TASK ITEM:
Print the listing again exactly, leaving nothing out.

TASK INPUTS:
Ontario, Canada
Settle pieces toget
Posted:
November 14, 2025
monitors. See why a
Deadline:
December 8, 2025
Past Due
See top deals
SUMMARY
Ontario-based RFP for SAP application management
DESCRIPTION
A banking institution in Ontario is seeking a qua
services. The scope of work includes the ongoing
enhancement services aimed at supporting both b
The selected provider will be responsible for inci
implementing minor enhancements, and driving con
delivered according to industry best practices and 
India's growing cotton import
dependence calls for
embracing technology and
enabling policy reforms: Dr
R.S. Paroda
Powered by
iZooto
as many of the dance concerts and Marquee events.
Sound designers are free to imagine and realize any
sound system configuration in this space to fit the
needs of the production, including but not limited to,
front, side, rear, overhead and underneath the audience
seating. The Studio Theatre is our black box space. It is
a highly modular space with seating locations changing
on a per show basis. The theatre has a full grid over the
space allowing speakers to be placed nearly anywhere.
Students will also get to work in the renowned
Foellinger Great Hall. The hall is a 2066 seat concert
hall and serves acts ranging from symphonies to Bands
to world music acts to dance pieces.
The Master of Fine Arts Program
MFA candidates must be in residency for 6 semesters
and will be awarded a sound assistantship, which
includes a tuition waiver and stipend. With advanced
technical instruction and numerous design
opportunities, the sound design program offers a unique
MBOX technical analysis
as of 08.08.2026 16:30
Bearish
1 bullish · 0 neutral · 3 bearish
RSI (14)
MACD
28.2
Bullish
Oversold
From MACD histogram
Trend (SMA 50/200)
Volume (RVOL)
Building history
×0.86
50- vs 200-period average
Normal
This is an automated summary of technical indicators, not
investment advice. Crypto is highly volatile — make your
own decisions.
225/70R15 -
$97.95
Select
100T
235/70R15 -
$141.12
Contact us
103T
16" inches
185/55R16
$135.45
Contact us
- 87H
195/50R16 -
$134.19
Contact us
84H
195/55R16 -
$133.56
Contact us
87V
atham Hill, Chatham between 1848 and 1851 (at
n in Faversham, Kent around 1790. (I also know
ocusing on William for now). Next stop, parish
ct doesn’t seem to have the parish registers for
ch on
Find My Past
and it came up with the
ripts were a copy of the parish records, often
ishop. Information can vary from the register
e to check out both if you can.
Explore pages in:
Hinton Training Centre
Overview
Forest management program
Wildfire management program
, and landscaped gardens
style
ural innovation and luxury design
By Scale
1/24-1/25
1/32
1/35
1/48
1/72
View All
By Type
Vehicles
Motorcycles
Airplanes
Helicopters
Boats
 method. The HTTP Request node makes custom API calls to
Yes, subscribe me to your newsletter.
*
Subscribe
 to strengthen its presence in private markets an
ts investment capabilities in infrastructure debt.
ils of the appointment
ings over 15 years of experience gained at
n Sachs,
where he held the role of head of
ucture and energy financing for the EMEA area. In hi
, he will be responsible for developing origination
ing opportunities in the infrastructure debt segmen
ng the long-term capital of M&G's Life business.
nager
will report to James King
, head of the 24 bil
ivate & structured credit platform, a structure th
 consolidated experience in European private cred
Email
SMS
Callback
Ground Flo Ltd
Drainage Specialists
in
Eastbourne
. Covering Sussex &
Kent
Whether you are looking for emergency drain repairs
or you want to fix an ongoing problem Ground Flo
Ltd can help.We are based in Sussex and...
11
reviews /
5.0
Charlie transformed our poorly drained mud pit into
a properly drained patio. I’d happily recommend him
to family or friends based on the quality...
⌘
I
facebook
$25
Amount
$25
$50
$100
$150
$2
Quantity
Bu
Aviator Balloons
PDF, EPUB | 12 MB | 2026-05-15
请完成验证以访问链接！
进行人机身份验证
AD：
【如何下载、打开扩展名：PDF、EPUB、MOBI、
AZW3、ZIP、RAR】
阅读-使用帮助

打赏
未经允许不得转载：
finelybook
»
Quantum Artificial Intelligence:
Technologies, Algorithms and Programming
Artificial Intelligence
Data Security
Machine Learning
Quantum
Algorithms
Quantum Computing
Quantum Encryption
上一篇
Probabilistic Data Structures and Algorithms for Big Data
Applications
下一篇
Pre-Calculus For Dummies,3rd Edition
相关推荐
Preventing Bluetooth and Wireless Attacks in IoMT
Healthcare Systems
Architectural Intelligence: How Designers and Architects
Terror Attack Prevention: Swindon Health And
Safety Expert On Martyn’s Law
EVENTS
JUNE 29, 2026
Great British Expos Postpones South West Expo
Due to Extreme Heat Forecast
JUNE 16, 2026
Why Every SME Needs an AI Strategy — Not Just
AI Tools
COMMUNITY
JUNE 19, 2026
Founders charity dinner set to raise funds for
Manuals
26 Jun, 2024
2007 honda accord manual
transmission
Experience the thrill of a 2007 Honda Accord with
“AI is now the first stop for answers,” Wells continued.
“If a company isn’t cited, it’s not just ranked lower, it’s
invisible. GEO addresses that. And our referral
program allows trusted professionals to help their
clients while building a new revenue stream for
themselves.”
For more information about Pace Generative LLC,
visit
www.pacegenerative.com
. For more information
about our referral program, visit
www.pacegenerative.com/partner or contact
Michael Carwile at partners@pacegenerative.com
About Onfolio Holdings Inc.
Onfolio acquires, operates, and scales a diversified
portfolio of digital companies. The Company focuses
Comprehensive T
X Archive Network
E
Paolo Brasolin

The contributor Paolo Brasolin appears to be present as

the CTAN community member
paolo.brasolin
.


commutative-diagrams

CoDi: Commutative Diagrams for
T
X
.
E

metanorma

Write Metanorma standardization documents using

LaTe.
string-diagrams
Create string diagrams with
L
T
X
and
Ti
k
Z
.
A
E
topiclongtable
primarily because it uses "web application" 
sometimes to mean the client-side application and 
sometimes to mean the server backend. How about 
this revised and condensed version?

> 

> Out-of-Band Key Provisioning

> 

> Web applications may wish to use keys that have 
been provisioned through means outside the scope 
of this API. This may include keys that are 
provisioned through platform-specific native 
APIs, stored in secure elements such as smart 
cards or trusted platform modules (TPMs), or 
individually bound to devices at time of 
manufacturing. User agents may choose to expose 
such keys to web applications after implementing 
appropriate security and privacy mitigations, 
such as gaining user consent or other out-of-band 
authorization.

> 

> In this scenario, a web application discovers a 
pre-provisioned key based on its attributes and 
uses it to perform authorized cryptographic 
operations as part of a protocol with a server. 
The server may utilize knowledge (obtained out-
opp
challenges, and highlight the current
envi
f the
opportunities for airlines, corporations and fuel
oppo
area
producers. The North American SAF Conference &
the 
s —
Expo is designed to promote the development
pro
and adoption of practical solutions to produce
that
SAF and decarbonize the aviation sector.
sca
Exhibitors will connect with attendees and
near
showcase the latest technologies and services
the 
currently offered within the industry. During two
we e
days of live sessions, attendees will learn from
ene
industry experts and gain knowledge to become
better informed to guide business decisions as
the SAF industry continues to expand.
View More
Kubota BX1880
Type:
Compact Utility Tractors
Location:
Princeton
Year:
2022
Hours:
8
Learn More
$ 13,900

EXERCISE RESULT:
Ontario, Canada
Settle pieces toget
Posted:
November 14, 2025
monitors. See why a
Deadline:
December 8, 2025
Past Due
See top deals
SUMMARY
Ontario-based RFP for SAP application management
DESCRIPTION
A banking institution in Ontario is seeking a qua
services. The scope of work includes the ongoing
enhancement services aimed at supporting both b
The selected provider will be responsible for inci
implementing minor enhancements, and driving con
delivered according to industry best practices and 
India's growing cotton import
dependence calls for
embracing technology and
enabling policy reforms: Dr
R.S. Paroda
Powered by
iZooto
as many of the dance concerts and Marquee events.
Sound designers are free to imagine and realize any
sound system configuration in this space to fit the
needs of the production, including but not limited to,
front, side, rear, overhead and underneath the audience
seating. The Studio Theatre is our black box space. It is
a highly modular space with seating locations changing
on a per show basis. The theatre has a full grid over the
space allowing speakers to be placed nearly anywhere.
Students will also get to work in the renowned
Foellinger Great Hall. The hall is a 2066 seat concert
hall and serves acts ranging from symphonies to Bands
to world music acts to dance pieces.
The Master of Fine Arts Program
MFA candidates must be in residency for 6 semesters
and will be awarded a sound assistantship, which
includes a tuition waiver and stipend. With advanced
technical instruction and numerous design
opportunities, the sound design program offers a unique
MBOX technical analysis
as of 08.08.2026 16:30
Bearish
1 bullish · 0 neutral · 3 bearish
RSI (14)
MACD
28.2
Bullish
Oversold
From MACD histogram
Trend (SMA 50/200)
Volume (RVOL)
Building history
×0.86
50- vs 200-period average
Normal
This is an automated summary of technical indicators, not
investment advice. Crypto is highly volatile — make your
own decisions.
225/70R15 -
$97.95
Select
100T
235/70R15 -
$141.12
Contact us
103T
16" inches
185/55R16
$135.45
Contact us
- 87H
195/50R16 -
$134.19
Contact us
84H
195/55R16 -
$133.56
Contact us
87V
atham Hill, Chatham between 1848 and 1851 (at
n in Faversham, Kent around 1790. (I also know
ocusing on William for now). Next stop, parish
ct doesn’t seem to have the parish registers for
ch on
Find My Past
and it came up with the
ripts were a copy of the parish records, often
ishop. Information can vary from the register
e to check out both if you can.
Explore pages in:
Hinton Training Centre
Overview
Forest management program
Wildfire management program
, and landscaped gardens
style
ural innovation and luxury design
By Scale
1/24-1/25
1/32
1/35
1/48
1/72
View All
By Type
Vehicles
Motorcycles
Airplanes
Helicopters
Boats
 method. The HTTP Request node makes custom API calls to
Yes, subscribe me to your newsletter.
*
Subscribe
 to strengthen its presence in private markets an
ts investment capabilities in infrastructure debt.
ils of the appointment
ings over 15 years of experience gained at
n Sachs,
where he held the role of head of
ucture and energy financing for the EMEA area. In hi
, he will be responsible for developing origination
ing opportunities in the infrastructure debt segmen
ng the long-term capital of M&G's Life business.
nager
will report to James King
, head of the 24 bil
ivate & structured credit platform, a structure th
 consolidated experience in European private cred
Email
SMS
Callback
Ground Flo Ltd
Drainage Specialists
in
Eastbourne
. Covering Sussex &
Kent
Whether you are looking for emergency drain repairs
or you want to fix an ongoing problem Ground Flo
Ltd can help.We are based in Sussex and...
11
reviews /
5.0
Charlie transformed our poorly drained mud pit into
a properly drained patio. I’d happily recommend him
to family or friends based on the quality...
⌘
I
facebook
$25
Amount
$25
$50
$100
$150
$2
Quantity
Bu
Aviator Balloons
PDF, EPUB | 12 MB | 2026-05-15
请完成验证以访问链接！
进行人机身份验证
AD：
【如何下载、打开扩展名：PDF、EPUB、MOBI、
AZW3、ZIP、RAR】
阅读-使用帮助

打赏
未经允许不得转载：
finelybook
»
Quantum Artificial Intelligence:
Technologies, Algorithms and Programming
Artificial Intelligence
Data Security
Machine Learning
Quantum
Algorithms
Quantum Computing
Quantum Encryption
上一篇
Probabilistic Data Structures and Algorithms for Big Data
Applications
下一篇
Pre-Calculus For Dummies,3rd Edition
相关推荐
Preventing Bluetooth and Wireless Attacks in IoMT
Healthcare Systems
Architectural Intelligence: How Designers and Architects
Terror Attack Prevention: Swindon Health And
Safety Expert On Martyn’s Law
EVENTS
JUNE 29, 2026
Great British Expos Postpones South West Expo
Due to Extreme Heat Forecast
JUNE 16, 2026
Why Every SME Needs an AI Strategy — Not Just
AI Tools
COMMUNITY
JUNE 19, 2026
Founders charity dinner set to raise funds for
Manuals
26 Jun, 2024
2007 honda accord manual
transmission
Experience the thrill of a 2007 Honda Accord with
“AI is now the first stop for answers,” Wells continued.
“If a company isn’t cited, it’s not just ranked lower, it’s
invisible. GEO addresses that. And our referral
program allows trusted professionals to help their
clients while building a new revenue stream for
themselves.”
For more information about Pace Generative LLC,
visit
www.pacegenerative.com
. For more information
about our referral program, visit
www.pacegenerative.com/partner or contact
Michael Carwile at partners@pacegenerative.com
About Onfolio Holdings Inc.
Onfolio acquires, operates, and scales a diversified
portfolio of digital companies. The Company focuses
Comprehensive T
X Archive Network
E
Paolo Brasolin

The contributor Paolo Brasolin appears to be present as

the CTAN community member
paolo.brasolin
.


commutative-diagrams

CoDi: Commutative Diagrams for
T
X
.
E

metanorma

Write Metanorma standardization documents using

LaTe.
string-diagrams
Create string diagrams with
L
T
X
and
Ti
k
Z
.
A
E
topiclongtable
primarily because it uses "web application" 
sometimes to mean the client-side application and 
sometimes to mean the server backend. How about 
this revised and condensed version?

> 

> Out-of-Band Key Provisioning

> 

> Web applications may wish to use keys that have 
been provisioned through means outside the scope 
of this API. This may include keys that are 
provisioned through platform-specific native 
APIs, stored in secure elements such as smart 
cards or trusted platform modules (TPMs), or 
individually bound to devices at time of 
manufacturing. User agents may choose to expose 
such keys to web applications after implementing 
appropriate security and privacy mitigations, 
such as gaining user consent or other out-of-band 
authorization.

> 

> In this scenario, a web application discovers a 
pre-provisioned key based on its attributes and 
uses it to perform authorized cryptographic 
operations as part of a protocol with a server. 
The server may utilize knowledge (obtained out-
opp
challenges, and highlight the current
envi
f the
opportunities for airlines, corporations and fuel
oppo
area
producers. The North American SAF Conference &
the 
s —
Expo is designed to promote the development
pro
and adoption of practical solutions to produce
that
SAF and decarbonize the aviation sector.
sca
Exhibitors will connect with attendees and
near
showcase the latest technologies and services
the 
currently offered within the industry. During two
we e
days of live sessions, attendees will learn from
ene
industry experts and gain knowledge to become
better informed to guide business decisions as
the SAF industry continues to expand.
View More
Kubota BX1880
Type:
Compact Utility Tractors
Location:
Princeton
Year:
2022
Hours:
8
Learn More
$ 13,900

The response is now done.